On April 3, the Brooklyn Museum is launching a new exhibition called Basquiat: The Unknown Notebooks, the first-ever large exhibition of Jean-Michel Basquiat’s notebooks. The exhibition displays the contents of eight notebooks the late artist, used between 1980 and 1987. The black composition books are filled with Basquiat’s poetry, drawings, shopping lists and linguistic fragments that blur the line between verbal and visual.
Brooklyn Museum director Arnold Lehman’s foreword of the exhibition’s accompanying book says the exhibition “places the artist’s conceptually brilliant, little-known writings in context with his major drawings and paintings.”
Basquiat is best known as a visual artist, but these notebooks illuminate his skill as a trilingual poet who absorbed everything around him and hardly bothered to make distinctions between what he saw and what he read; he filtered everything through his eyes. “Whether he was writing short phrases or longer text-poems,” Lehman writes, “Basquiat used words like brushstrokes, capturing his observations and critical responses to 1980s culture and earlier history.”

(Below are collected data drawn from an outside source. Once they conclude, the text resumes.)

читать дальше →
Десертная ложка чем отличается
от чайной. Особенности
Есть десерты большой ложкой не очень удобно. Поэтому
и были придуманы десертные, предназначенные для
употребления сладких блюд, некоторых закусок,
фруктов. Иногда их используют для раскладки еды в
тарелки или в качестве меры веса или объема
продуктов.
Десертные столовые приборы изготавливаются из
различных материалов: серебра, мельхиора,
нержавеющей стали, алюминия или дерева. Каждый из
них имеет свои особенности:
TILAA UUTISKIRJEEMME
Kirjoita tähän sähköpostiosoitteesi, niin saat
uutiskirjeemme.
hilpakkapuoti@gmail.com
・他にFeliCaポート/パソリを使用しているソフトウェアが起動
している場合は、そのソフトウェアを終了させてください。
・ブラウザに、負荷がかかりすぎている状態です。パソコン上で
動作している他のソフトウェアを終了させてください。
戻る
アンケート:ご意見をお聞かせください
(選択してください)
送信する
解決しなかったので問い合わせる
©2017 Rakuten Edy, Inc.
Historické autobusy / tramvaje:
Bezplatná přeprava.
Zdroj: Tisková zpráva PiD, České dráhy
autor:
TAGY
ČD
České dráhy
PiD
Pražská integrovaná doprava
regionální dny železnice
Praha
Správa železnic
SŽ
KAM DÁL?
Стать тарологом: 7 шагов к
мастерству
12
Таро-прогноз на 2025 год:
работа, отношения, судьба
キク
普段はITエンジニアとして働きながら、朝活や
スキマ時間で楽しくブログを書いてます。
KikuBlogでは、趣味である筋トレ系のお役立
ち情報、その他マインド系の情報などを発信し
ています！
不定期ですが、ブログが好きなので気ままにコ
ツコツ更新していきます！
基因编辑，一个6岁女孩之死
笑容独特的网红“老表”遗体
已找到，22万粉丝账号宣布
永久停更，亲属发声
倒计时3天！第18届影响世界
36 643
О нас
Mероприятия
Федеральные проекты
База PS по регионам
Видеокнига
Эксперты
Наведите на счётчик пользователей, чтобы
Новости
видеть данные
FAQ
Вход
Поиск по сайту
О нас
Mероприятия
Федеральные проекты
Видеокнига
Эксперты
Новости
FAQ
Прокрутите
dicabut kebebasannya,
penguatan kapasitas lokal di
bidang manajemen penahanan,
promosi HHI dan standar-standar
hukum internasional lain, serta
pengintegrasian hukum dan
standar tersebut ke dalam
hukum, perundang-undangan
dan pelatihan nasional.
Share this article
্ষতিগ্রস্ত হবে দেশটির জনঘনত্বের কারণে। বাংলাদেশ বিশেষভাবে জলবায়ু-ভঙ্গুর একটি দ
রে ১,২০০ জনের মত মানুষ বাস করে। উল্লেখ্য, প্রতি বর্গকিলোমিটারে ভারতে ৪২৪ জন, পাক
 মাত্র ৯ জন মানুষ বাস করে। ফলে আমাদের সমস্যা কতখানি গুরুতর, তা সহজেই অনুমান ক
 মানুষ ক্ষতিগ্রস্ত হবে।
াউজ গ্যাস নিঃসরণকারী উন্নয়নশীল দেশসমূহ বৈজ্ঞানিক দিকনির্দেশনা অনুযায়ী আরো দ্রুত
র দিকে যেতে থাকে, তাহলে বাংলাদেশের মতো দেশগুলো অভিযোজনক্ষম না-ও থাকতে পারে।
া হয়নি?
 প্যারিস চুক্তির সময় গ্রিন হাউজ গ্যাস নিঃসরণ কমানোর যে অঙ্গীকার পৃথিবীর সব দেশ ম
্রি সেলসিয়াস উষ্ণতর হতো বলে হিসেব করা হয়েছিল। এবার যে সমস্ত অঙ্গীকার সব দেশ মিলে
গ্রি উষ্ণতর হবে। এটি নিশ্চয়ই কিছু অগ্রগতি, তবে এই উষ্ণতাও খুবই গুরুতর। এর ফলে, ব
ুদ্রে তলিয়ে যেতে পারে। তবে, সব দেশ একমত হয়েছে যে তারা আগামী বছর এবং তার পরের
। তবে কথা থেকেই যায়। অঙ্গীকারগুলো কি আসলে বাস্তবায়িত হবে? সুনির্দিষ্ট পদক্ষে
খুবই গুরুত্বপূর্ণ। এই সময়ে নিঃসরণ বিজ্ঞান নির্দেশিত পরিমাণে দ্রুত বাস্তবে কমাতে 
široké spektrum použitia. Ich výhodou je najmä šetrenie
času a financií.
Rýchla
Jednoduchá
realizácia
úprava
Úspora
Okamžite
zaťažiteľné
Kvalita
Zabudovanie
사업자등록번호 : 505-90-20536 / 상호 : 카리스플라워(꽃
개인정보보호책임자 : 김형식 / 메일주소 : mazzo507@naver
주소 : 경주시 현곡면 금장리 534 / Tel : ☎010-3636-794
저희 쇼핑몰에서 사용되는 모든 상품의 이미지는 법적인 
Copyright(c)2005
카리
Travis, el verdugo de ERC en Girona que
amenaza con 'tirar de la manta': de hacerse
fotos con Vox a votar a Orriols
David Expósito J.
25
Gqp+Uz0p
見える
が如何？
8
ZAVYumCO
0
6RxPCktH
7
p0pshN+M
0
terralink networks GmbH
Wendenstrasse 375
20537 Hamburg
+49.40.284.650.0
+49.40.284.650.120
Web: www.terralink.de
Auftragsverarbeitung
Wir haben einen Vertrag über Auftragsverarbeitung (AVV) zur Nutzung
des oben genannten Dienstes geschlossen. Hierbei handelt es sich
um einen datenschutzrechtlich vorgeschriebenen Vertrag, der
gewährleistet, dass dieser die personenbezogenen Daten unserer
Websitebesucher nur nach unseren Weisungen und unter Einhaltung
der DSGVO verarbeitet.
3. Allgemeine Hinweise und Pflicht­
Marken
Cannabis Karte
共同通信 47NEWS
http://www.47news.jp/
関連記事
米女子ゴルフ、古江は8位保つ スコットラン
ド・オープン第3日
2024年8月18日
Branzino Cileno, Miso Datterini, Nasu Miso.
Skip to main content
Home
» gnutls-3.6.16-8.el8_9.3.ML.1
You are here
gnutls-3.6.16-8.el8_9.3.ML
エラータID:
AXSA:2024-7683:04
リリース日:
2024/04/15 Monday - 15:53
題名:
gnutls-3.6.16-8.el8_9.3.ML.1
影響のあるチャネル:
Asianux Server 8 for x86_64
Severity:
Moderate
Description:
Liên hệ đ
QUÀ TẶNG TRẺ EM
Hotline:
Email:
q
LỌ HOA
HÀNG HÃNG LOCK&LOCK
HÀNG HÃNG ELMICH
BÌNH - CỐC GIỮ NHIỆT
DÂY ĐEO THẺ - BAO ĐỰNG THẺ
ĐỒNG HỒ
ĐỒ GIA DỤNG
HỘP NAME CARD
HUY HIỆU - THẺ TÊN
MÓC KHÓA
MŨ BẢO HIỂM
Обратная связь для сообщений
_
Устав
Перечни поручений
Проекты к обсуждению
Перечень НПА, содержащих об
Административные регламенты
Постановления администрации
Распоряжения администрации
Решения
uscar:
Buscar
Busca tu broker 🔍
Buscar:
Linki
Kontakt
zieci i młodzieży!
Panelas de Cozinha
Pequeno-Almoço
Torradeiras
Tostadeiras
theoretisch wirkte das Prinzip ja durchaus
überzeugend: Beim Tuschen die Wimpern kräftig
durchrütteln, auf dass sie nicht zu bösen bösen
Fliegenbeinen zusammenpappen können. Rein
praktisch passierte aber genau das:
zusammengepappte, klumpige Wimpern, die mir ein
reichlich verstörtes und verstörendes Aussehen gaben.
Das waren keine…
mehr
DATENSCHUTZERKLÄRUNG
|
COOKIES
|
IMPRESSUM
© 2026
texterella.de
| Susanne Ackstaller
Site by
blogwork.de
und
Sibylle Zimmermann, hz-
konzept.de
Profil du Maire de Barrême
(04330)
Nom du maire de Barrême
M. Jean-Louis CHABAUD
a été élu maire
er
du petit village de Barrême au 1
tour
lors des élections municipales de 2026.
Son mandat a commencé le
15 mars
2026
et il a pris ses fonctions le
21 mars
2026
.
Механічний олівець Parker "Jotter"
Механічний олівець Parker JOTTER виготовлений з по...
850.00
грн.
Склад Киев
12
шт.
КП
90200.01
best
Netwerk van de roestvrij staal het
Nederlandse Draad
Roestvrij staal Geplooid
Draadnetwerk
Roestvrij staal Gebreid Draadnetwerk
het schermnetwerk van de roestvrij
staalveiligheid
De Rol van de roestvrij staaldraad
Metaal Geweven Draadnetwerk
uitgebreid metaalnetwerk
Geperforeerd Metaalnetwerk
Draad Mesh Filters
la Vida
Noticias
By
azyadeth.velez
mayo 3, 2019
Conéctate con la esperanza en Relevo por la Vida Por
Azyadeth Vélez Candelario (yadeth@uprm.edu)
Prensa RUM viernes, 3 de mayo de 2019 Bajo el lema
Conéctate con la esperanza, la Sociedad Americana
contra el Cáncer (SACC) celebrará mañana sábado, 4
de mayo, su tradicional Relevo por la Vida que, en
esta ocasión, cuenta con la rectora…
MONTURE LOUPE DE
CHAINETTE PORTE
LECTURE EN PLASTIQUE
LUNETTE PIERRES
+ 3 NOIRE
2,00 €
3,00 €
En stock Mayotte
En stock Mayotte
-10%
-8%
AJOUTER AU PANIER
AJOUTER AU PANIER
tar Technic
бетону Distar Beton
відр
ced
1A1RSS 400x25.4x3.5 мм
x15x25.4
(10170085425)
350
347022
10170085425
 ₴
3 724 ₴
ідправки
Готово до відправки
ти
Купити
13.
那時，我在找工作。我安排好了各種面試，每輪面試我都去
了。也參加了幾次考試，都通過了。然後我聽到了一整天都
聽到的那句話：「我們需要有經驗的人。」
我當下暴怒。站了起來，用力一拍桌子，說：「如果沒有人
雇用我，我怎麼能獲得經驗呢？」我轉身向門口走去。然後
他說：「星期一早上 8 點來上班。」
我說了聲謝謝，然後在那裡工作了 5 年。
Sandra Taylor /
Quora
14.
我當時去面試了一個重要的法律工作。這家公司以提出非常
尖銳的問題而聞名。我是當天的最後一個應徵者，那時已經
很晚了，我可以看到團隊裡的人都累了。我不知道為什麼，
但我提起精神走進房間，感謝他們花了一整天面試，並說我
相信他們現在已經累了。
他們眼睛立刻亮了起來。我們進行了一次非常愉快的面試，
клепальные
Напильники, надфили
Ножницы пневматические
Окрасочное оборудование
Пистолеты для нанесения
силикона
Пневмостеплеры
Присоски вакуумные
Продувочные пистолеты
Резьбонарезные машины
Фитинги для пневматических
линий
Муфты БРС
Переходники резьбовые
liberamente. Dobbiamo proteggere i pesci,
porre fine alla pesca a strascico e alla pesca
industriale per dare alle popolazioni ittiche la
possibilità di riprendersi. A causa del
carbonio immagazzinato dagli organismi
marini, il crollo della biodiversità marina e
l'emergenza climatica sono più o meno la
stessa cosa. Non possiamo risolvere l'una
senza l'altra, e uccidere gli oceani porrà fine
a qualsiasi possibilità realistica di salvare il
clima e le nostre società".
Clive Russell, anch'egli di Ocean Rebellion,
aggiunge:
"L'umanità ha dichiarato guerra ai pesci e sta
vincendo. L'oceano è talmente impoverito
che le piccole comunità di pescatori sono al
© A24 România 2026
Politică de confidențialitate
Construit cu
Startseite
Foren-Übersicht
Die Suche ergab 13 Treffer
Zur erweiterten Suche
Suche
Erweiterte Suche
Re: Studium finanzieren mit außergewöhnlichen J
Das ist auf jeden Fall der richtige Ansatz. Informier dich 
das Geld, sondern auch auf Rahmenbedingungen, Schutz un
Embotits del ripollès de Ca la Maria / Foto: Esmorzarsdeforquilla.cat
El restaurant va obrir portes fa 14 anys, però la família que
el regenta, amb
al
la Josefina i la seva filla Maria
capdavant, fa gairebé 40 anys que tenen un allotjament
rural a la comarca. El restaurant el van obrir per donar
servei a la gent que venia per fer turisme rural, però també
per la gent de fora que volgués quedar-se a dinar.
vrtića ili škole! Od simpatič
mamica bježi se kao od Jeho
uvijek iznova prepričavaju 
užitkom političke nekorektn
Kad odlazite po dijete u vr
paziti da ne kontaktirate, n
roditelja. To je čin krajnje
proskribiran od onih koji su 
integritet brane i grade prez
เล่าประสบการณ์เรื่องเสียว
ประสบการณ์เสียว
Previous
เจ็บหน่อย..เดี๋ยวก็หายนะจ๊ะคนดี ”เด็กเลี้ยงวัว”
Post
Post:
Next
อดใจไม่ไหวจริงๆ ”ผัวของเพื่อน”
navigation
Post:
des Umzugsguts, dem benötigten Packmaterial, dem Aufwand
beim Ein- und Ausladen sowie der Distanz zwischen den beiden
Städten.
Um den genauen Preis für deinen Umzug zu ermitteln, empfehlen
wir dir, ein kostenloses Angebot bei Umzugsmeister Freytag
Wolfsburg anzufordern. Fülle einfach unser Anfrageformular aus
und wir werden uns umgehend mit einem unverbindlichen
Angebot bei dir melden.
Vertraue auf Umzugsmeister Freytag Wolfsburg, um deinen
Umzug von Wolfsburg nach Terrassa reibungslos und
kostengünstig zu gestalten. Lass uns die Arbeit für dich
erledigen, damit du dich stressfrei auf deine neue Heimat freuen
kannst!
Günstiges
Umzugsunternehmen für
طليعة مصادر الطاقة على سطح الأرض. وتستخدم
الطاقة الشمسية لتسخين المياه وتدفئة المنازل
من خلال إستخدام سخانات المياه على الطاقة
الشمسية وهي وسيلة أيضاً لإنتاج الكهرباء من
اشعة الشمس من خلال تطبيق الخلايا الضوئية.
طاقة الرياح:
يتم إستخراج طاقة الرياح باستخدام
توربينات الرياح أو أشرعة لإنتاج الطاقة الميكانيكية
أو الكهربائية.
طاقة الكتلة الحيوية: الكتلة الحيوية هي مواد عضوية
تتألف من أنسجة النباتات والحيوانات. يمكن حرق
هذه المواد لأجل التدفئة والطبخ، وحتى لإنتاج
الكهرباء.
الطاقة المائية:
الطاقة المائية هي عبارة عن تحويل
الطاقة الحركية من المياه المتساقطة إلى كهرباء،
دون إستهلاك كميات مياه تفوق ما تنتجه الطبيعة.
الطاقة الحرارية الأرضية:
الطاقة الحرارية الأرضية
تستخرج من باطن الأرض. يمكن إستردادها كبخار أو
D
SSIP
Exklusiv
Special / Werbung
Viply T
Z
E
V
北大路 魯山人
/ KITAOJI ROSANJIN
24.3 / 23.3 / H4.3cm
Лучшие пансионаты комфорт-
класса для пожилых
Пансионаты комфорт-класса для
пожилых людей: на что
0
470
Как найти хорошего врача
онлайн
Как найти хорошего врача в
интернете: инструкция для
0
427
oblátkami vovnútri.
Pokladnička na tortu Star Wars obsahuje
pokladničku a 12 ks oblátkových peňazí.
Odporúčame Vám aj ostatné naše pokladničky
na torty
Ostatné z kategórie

Photo: Estate of Jean-Michel Basquiat
The exhibition runs through August 23 and includes some of Basquiat’s larger drawings and paintings in addition to the notebooks.
Photo: Estate of Jean-Michel Basquiat
Basquiat had countless notebooks. Yale University has a controversial one that contains what is billed as Basquiat’s earliest known work, but it may be counterfeit.